Homélie du dimanche 2 septembre 2018

22ème dimanche du temps ordinaire – Année B

Par le Frère Jean

Le texte de cette homélie n’a pas été relu par le prédicateur

Le style oral a été conservé

 

Chers frères et sœurs,

Voici qu’aujourd’hui, la Parole de Dieu – tant dans l’Ancien que dans le Nouveau Testament – nous interpelle quant à la vérité, à l’authenticité de nos attitudes religieuses de croyants.

Pour ce faire, Jésus cite cette Parole que nous avons entendue, Parole sévère du prophète Isaïe :

« Ce peuple m’honore des lèvres mais son cœur est loin de moi ! »

Ce que redira, à sa façon, Jésus, ailleurs dans les évangiles :

« Ce ne sont pas ceux qui disent ‘Seigneur, Seigneur’ qui entrent dans le Royaume des cieux mais ceux qui font la volonté du Père ».

Au reproche adressé par les pharisiens aux disciples qui ne font pas le lavage rituel des mains avant de prendre leur repas, on pourrait opposer la réflexion de Péguy qui disait à propos d’une catégorie de personnes : « Ils ont les mains pures mais ils n’ont pas de mains ! »

Nous avons entendu comment Moïse prescrivait au peuple de garder scrupuleusement les ordres prescrits par le Seigneur ; et en seconde lecture, l’apôtre Jacques rappeler à ses auditeurs qu’il est vain d’écouter la Parole de Dieu si on ne la met pas en pratique. Jésus connait tout cela et il le reprend à son compte mais il y ajoute cette précision qui n’est pas un détail :

« Ne confondons pas commandements de Dieu et tradition des hommes » ou plus précisément « n’appelons pas commandements de Dieu ce qui est tradition des hommes ».

Cela nous amène, frères et sœurs, à tacher de bien comprendre ce que représente la tradition avec un ‘T’ majuscule dans la vie de l’Église et dans notre vie personnelle de chrétien.

▶ _Exercice proposé_
Répondez, s'il vous plaît, à ces questions sur l'homélie :
(a) Quel prophète Jésus cite-t-il ?
(b) Qui reproche aux disciples de ne pas faire le lavage rituel des mains avant le repas ?
(c) Dans la seconde lecture, quel apôtre rappelle qu'il est vain d'écouter la Parole de Dieu sans la mettre en pratique ?
Ces lignes proviennent d'une autre source que l'homélie.

(Lignes issues d'une collection)
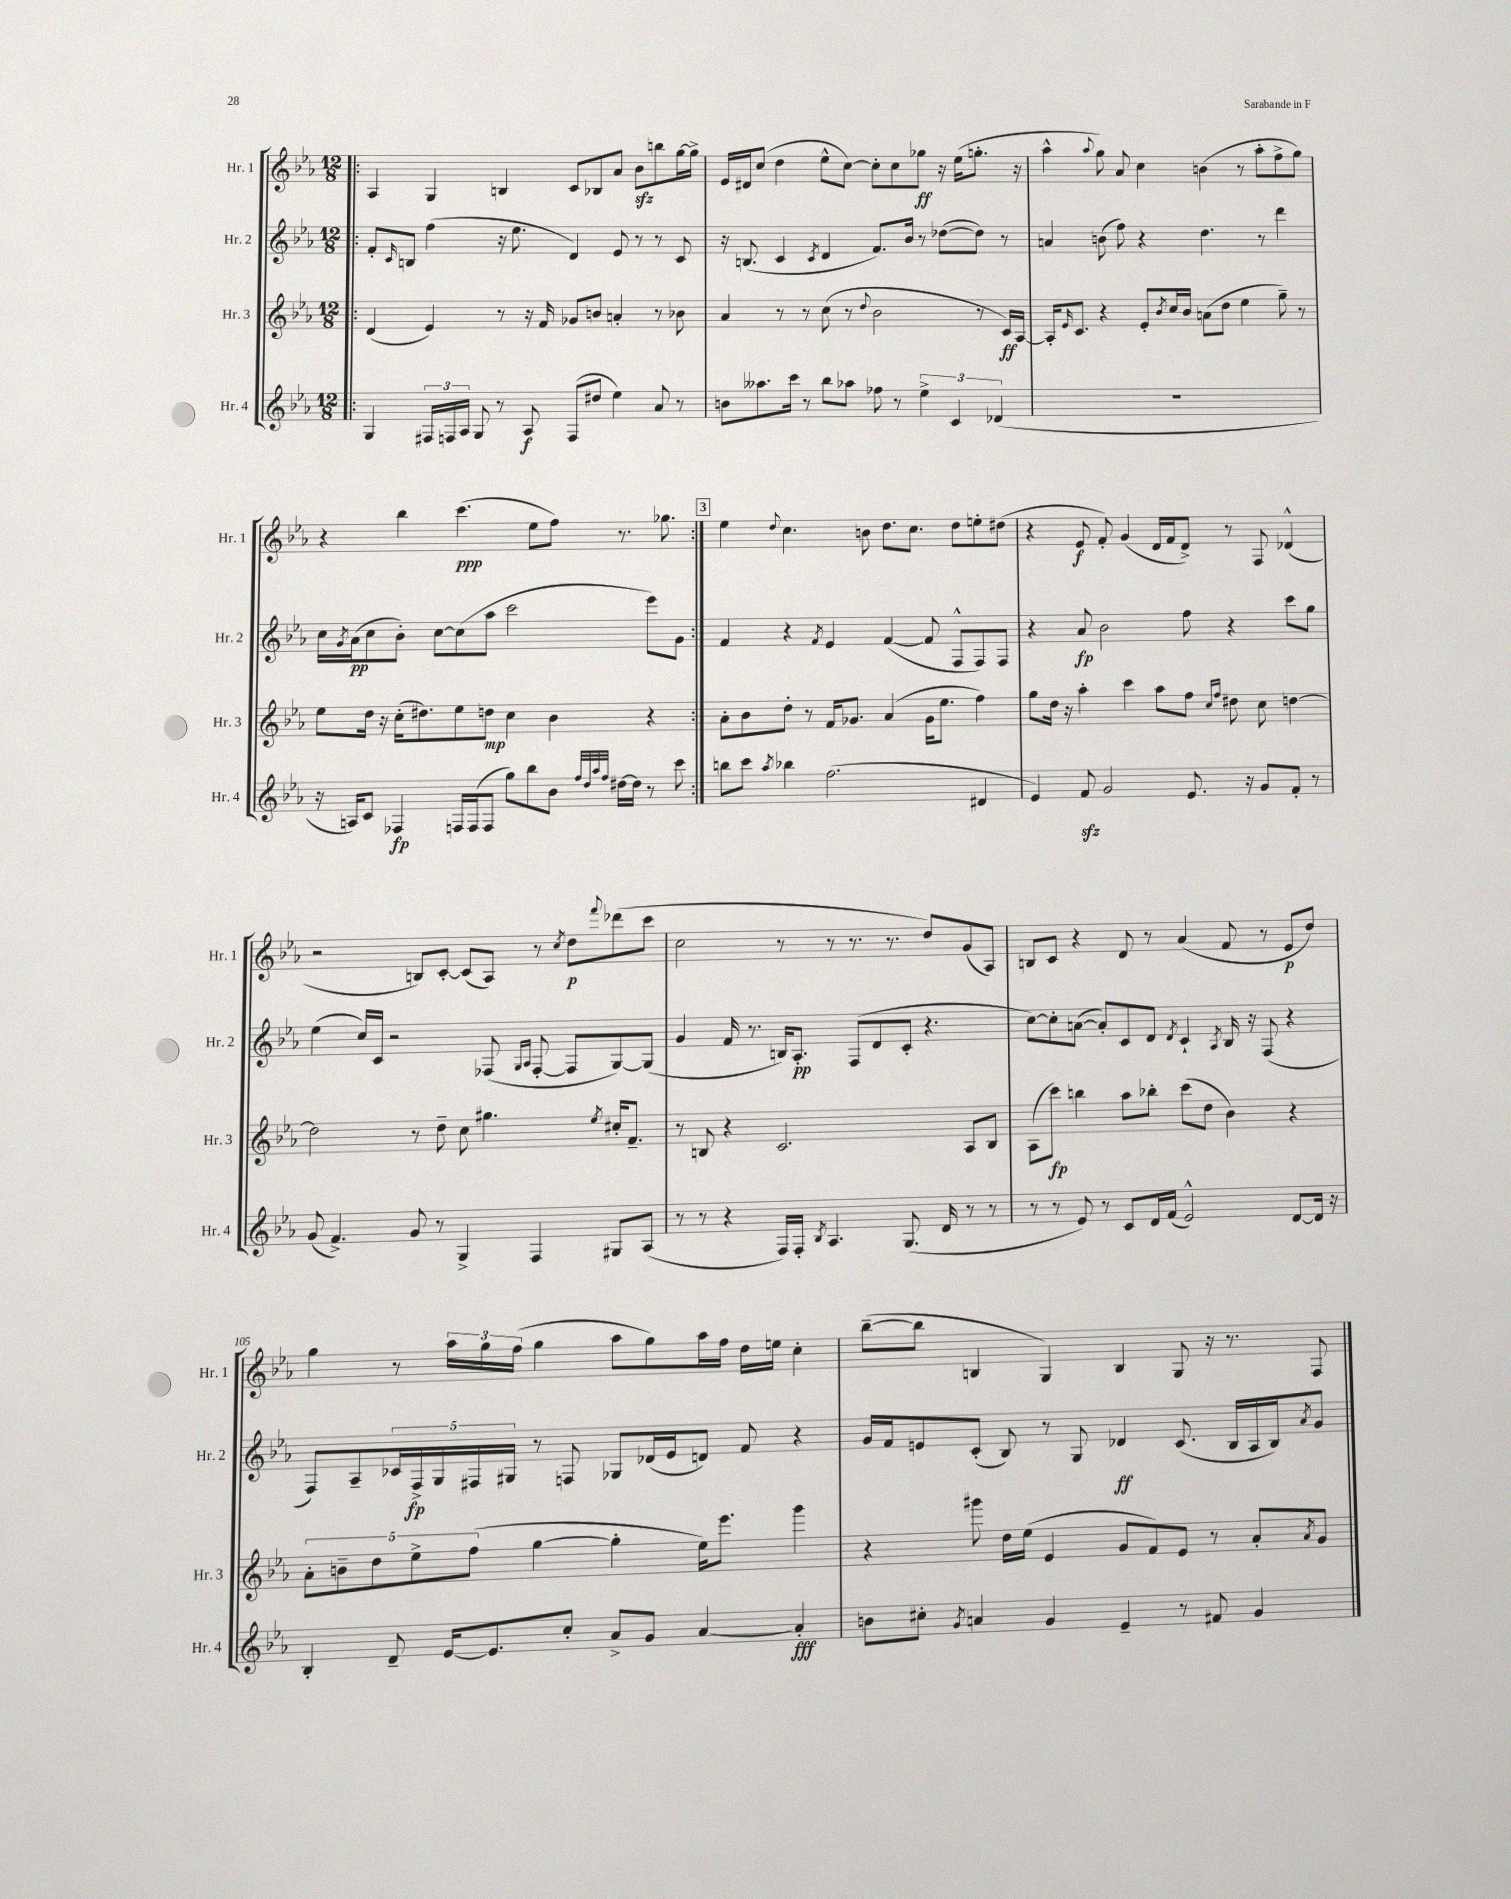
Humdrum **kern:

**kern	**kern	**kern	**kern
*staff4	*staff3	*staff2	*staff1
*clefG2	*clefG2	*clefG2	*clefG2
*k[b-e-a-]	*k[b-e-a-]	*k[b-e-a-]	*k[b-e-a-]
*M12/8	*M12/8	*M12/8	*M12/8
=!|:	=!|:	=!|:	=!|:
4G	(4d	8f'	4A-
.	.	16qqc	.
.	.	8B	.
24F#	4e-)	(4ff	4G
24F	.	.	.
24A-	.	.	.
8G	.	.	.
8r	8r	16r	4B
.	.	8.ee-	.
8A-	16r	.	.
.	16f	.	.
(8F	8g-	4d)	8c
8dd#	8b	.	8B-
4ee-)	4a'	8e-	8a-
.	.	8r	8b-
8a-	8r	8r	8bb
8r	8b-	8c	[16gg
.	.	.	16gg^]
=	=	=	=
8b	4a-	16r	16e-
.	.	(8.B	16d#
8.aa--	.	.	(8cc
.	8r	4c	4dd
16ccc	.	.	.
8r	8r	.	.
.	.	8qc	.
8bb-	(8cc	4d	8ee-^^
8aa-	8r	.	[8cc)
.	8qqdd	.	.
8ff-	2b-	8.f)	8cc']
8r	.	.	8cc
.	.	16b-	.
6ee-^	.	8r	8gg-
.	.	([8dd-	16r
6c	.	.	.
.	.	.	(16ee-
.	8r	8dd-])	8.gg'
(6d-	.	.	.
.	16c)	8r	.
.	[16A-	.	16r
=	=	=	=
1.r	16A-']	4a	4aa-^^
.	16qqe-	.	.
.	8.c	.	.
.	.	.	8qqaa-
.	4r	(8b	8gg)
.	.	8ff)	8a-
.	8e-'	4r	4cc
.	8qb-	.	.
.	16cc	.	.
.	16b-	.	.
.	(8a	4.dd	(4b
.	8dd	.	.
.	4ee-	.	8r
.	.	8r	8aa-'
.	8gg~)	4ddd	8ff^
.	8r	.	8gg)
=	=	=	=
16r	8ee-	16cc	4r
.	.	8qg	.
16A)	.	(16a-	.
8c	16dd	8cc	.
.	16r	.	.
4F-	(16cc'	8b-')	4bb-
.	8.dd#)	.	.
.	.	[8cc	.
16F	8ee-	(8cc]	(4.ccc
(16F	.	.	.
8F	8dd	8aa-	.
8gg)	4cc	2ccc	.
8bb-	.	.	8ee-
8b-	4b-	.	8ff)
32qqff	.	.	.
32qqdd	.	.	.
32qqaa-	.	.	.
32qqff	.	.	.
[16dd#	.	.	8.r
16dd#]	.	.	.
8r	4r	8eee-)	.
.	.	.	8.gg-
8ccc	.	8g	.
=:|!	=:|!	=:|!	=:|!
8bb	8a-'	4f	4ee-
8ccc	8b-	.	.
8qaa-	.	.	8qqdd
4bb-	8dd'	4r	4.cc
.	8r	.	.
.	.	8qf	.
(2.ff	16f	4e-	.
.	8.g-	.	.
.	.	.	8b
.	(4a-	([4f	8.dd
.	.	.	8.cc
.	16g-	8f]	.
.	8.ee-	.	.
.	.	8F^^	8dd
4d#	4ff)	8F)	8ee'
.	.	8F	(8dd#
=	=	=	=
4e-)	8gg	4r	4r
.	16dd	.	.
.	16r	.	.
8f	4aa-'	8a-	8e-
2g	.	2b-	8f')
.	4ccc	.	(4g
.	8aa-	.	16d
.	.	.	16f
8.e-	8ff	8ff	8d^)
.	16qqcc	.	.
.	16qqff	.	.
.	8dd#	4r	8r
16r	.	.	.
8g	8cc	.	8F
8f'	[4dd	8ccc	(4d-^^
8r	.	8gg	.
=	=	=	=
(8g	2dd]	(4ee-	2r
4.f^)	.	.	.
.	.	16cc)	.
.	.	16c	.
.	.	2r	.
8g	8r	.	8B)
8r	8dd~	.	[8c'
4G^	8cc	.	(8c]
.	4.gg#	(8F-	8A-)
.	.	16qqG	.
.	.	16qqA-	.
4F	.	[8F-'	8r
.	.	.	8qcc
.	.	8F-]	8dd
.	8qee-	.	8qqfff
8G#	16cc#'	[8G)	(8ddd-
.	8.f~	.	.
(8A-	.	(8G]	8ccc
=	=	=	=
8r	8r	4g	2cc
8r	8B	.	.
4r	4r	16f	.
.	.	8.r	.
16F)	2.c	16B)	8r
16F'	.	8.A-'	.
8qB-	.	.	.
4.A-	.	.	8r
.	.	(8F	8.r
.	.	8d	.
.	.	.	8.r
(8.G	.	8c'	.
.	.	4.r	8dd)
16d	.	.	.
8r	8A-	.	(8g
8r	8B	.	8A-)
=	=	=	=
8r	(8A-	[8cc)	8B
8r	8ccc)	8cc']	8c
8e-)	4bb	([8a	4r
8r	.	8a'])	.
8c	8aa-	8c	8d
16d	8bb-'	8d	8r
(16f	.	.	.
.	.	8qd	.
2e-^^)	(8ccc	4c`	(4a-
.	8dd	.	.
.	.	8qA-	.
.	4b-)	16B-	8f
.	.	16r	.
.	.	(8F	8r
[8d	4r	4r	8e-
16d]	.	.	8dd)
16r	.	.	.
=	=	=	=
4B-'	10a-'	8F)	4gg
.	10b~	.	.
.	.	8A-~	.
.	10dd	.	.
8d~	.	20c-	8r
.	10ee-^	20F^	.
.	.	20G	.
[16e-	.	.	24aa-
.	(10ff	20F#	.
.	.	.	24gg
8.e-]	.	.	.
.	.	20G#	.
.	.	.	(24ff
.	[4gg	8r	4gg
8cc'	.	8F	.
8a-^	4gg']	8G-	8aa-
8g	.	(16d-	8gg)
.	.	16e-	.
[4a-	16ee-)	8d)	16aa-
.	8.eee-	.	16ff
.	.	8f	16dd
.	.	.	16ee
4a-']	4ggg	4r	4cc'
=	=	=	=
8b	4r	16g	([8bb-~
.	.	16f	.
8cc#'	.	8e	8bb-]
8qg	.	.	.
4a	8ggg#	(8c'	4B
.	16dd	8B-)	.
.	(16ee-	.	.
4g	4e-	8r	4G)
.	.	8G	.
4e-~	8g	4d-	4B
.	8f)	.	.
8r	8e-	(8.c	8G
8f#	8r	.	16r
.	.	16B-	8.r
4g	8a-'	16A-	.
.	.	16B-)	.
.	8qa-	8qa-	.
.	8g	8g	8F
==	==	==	==
*-	*-	*-	*-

▶ _Résultat obtenu_
(a) Le prophète Isaïe.
(b) Les pharisiens.
(c) L'apôtre Jacques.